Job:
Copy exactly the lines of the data below, starting at the line that contains "genus: Corvus" and ending at the line that contains "genus: Iphiclides", with both of those lines included.

Records for the exercise:
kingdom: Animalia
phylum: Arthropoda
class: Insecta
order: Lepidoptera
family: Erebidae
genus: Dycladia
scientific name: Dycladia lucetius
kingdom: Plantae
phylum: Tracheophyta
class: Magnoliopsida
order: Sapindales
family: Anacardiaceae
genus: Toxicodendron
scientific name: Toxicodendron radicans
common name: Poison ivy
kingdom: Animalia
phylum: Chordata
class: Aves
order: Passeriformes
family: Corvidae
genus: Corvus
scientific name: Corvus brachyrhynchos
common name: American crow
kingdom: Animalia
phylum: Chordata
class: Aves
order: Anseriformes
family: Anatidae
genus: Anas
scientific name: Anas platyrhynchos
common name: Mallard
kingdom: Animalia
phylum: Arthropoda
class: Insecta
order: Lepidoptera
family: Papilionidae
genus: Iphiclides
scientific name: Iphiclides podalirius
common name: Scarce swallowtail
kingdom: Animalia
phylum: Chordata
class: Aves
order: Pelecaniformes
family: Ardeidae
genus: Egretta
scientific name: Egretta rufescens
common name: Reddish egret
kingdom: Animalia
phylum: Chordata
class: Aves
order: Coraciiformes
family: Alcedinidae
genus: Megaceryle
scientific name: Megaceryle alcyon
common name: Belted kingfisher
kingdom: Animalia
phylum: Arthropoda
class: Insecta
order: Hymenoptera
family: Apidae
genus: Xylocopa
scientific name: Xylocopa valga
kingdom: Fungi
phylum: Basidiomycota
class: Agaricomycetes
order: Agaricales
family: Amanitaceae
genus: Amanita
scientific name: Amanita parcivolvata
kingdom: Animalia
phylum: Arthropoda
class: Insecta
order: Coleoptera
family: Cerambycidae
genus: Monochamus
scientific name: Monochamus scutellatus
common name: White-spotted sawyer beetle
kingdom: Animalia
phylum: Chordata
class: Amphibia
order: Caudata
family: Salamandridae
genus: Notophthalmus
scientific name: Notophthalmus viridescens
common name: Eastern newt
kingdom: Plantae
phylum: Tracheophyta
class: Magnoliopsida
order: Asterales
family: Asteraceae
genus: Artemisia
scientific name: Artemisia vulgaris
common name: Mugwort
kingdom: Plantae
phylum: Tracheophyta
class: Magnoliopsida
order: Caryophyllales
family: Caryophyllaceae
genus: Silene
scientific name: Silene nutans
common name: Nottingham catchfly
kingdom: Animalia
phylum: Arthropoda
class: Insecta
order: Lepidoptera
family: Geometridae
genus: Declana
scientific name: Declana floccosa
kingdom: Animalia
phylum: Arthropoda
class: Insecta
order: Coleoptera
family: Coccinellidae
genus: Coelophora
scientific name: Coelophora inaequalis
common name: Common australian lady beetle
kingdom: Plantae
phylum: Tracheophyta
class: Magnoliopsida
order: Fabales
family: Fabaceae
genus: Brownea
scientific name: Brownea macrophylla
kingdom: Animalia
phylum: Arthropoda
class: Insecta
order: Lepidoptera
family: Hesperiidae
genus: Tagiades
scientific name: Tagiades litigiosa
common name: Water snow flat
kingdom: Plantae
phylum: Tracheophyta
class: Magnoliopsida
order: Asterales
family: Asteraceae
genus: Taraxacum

Written solution:
genus: Corvus
scientific name: Corvus brachyrhynchos
common name: American crow
kingdom: Animalia
phylum: Chordata
class: Aves
order: Anseriformes
family: Anatidae
genus: Anas
scientific name: Anas platyrhynchos
common name: Mallard
kingdom: Animalia
phylum: Arthropoda
class: Insecta
order: Lepidoptera
family: Papilionidae
genus: Iphiclides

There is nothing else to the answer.